(Records from a data collection)
/---

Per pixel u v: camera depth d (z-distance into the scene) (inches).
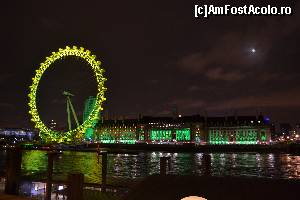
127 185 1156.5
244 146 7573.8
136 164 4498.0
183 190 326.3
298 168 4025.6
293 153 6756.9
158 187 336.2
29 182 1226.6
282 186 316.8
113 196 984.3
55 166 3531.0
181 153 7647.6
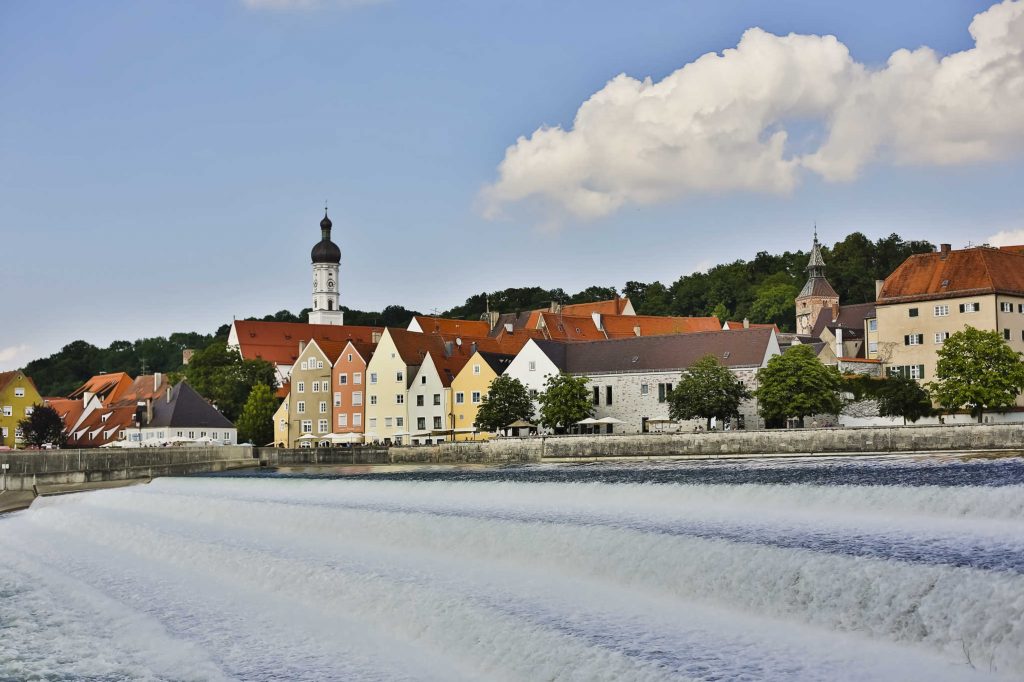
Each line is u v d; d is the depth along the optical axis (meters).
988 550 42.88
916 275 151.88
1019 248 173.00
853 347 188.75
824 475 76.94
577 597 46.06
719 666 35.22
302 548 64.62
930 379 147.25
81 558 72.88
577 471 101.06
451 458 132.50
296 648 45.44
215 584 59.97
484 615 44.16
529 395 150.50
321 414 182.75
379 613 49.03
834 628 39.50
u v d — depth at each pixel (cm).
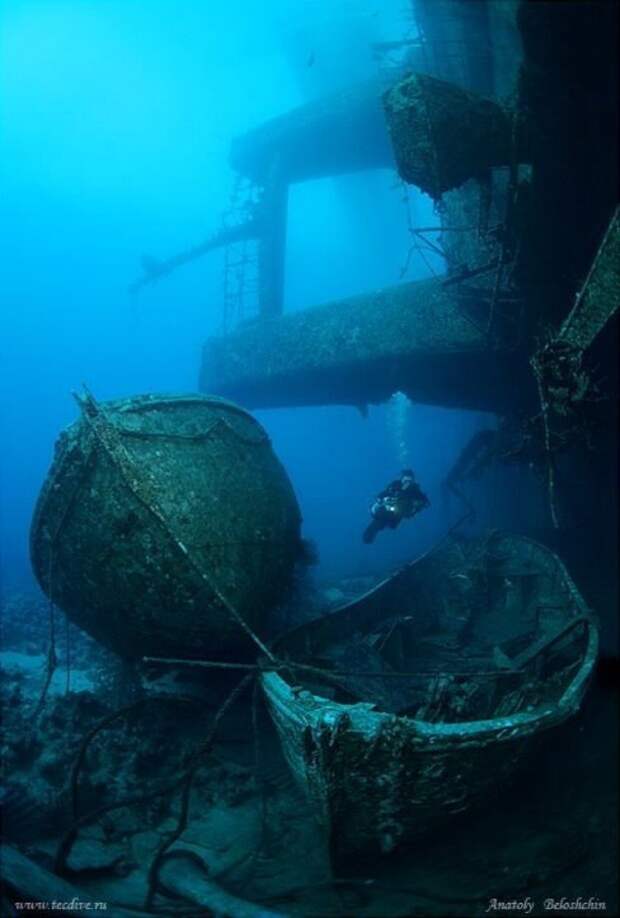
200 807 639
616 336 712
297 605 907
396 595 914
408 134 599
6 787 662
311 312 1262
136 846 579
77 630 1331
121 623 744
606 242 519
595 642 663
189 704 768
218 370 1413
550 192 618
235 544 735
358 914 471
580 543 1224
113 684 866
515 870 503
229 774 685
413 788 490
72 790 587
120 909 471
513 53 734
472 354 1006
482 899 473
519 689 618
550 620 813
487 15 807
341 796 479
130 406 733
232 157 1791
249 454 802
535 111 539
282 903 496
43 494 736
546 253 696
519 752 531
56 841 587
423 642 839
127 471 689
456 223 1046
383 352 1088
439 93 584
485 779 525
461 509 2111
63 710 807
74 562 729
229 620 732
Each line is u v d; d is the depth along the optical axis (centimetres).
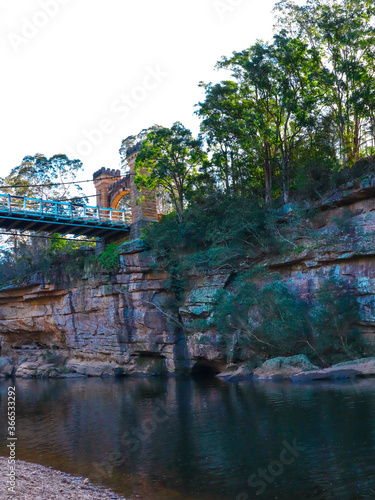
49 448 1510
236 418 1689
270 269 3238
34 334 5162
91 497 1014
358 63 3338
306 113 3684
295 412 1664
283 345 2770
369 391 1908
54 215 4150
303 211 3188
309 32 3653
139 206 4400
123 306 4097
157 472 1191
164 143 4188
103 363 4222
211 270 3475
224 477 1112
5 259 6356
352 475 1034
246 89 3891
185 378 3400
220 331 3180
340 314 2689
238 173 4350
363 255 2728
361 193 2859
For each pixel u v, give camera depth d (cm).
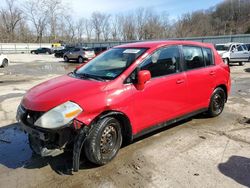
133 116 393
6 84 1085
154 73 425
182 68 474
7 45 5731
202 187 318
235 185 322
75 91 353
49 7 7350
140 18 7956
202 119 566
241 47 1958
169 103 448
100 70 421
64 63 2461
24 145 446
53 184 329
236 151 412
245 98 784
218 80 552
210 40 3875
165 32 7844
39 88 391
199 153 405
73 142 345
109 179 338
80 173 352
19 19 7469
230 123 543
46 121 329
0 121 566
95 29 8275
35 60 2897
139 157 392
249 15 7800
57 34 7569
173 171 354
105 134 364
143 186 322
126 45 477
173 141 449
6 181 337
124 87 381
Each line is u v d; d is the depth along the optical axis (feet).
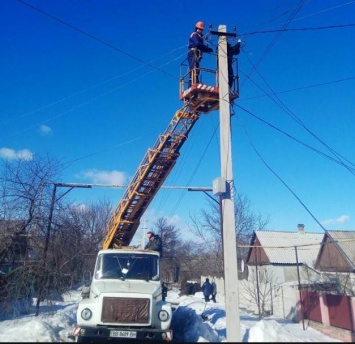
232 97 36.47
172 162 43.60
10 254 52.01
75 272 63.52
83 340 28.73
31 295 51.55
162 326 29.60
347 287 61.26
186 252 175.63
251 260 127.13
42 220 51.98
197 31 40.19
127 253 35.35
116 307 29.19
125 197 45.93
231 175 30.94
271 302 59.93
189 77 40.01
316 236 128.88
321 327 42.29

\---
/---

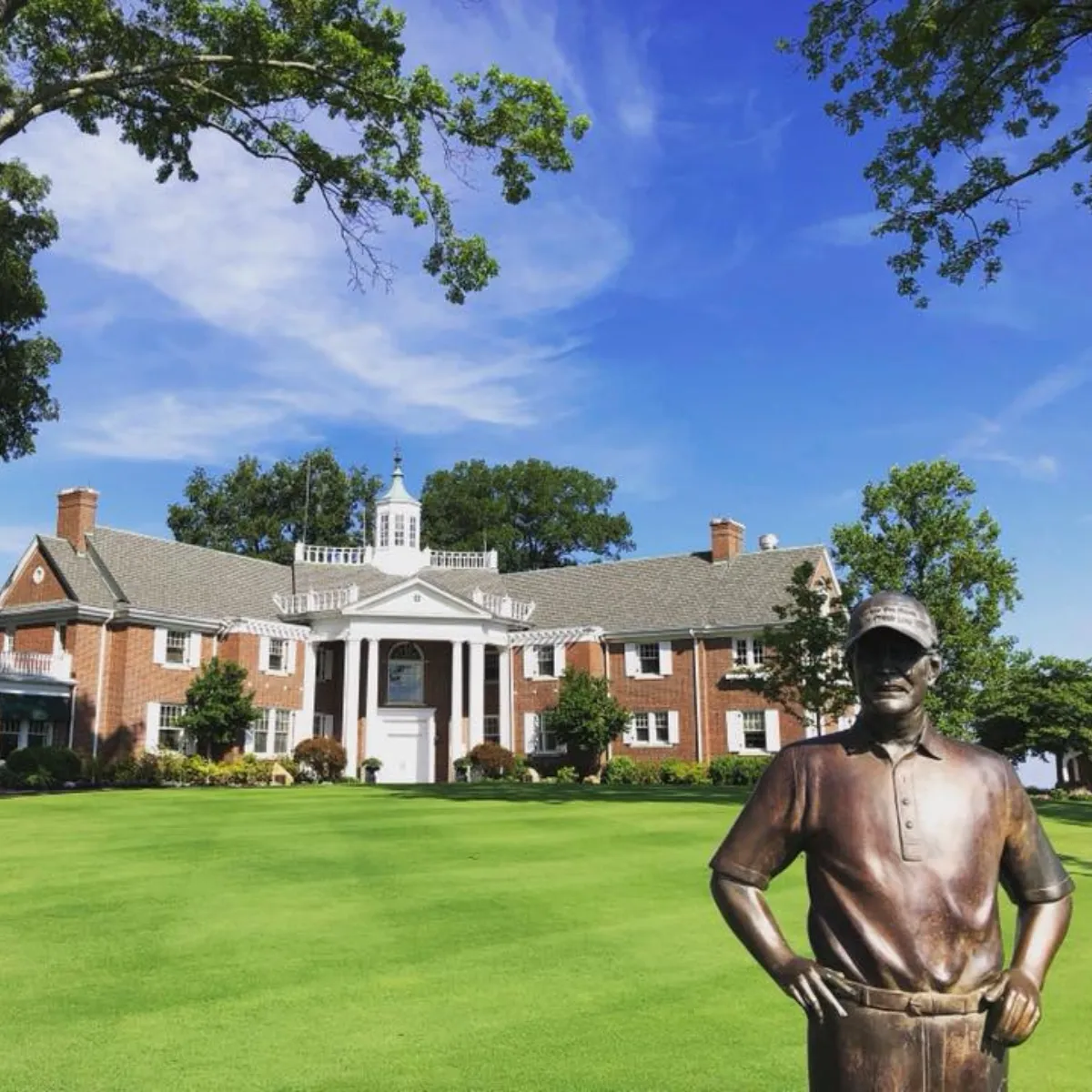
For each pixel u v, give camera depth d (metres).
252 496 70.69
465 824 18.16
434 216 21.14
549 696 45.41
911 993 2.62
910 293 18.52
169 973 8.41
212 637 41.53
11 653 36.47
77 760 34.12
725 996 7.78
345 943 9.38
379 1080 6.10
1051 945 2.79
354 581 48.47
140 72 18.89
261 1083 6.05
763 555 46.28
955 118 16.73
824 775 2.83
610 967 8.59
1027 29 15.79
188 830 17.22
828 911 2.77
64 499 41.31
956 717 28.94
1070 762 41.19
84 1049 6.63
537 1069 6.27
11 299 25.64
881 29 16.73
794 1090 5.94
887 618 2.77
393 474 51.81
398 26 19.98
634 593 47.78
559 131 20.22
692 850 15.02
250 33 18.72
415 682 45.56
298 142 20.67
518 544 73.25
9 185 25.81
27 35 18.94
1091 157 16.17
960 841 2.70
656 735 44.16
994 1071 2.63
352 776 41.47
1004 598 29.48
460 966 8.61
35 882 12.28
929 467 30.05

\---

(Your goal)
A verbatim transcription is needed of the lines above, starting at the line with "434 216 21.14" and ending at the line with "610 967 8.59", both included, and of nothing else.

(Answer for this exercise)
434 216 21.14
549 696 45.41
911 993 2.62
910 293 18.52
169 973 8.41
212 637 41.53
11 653 36.47
77 760 34.12
725 996 7.78
345 943 9.38
379 1080 6.10
1051 945 2.79
354 581 48.47
140 72 18.89
261 1083 6.05
763 555 46.28
955 118 16.73
824 775 2.83
610 967 8.59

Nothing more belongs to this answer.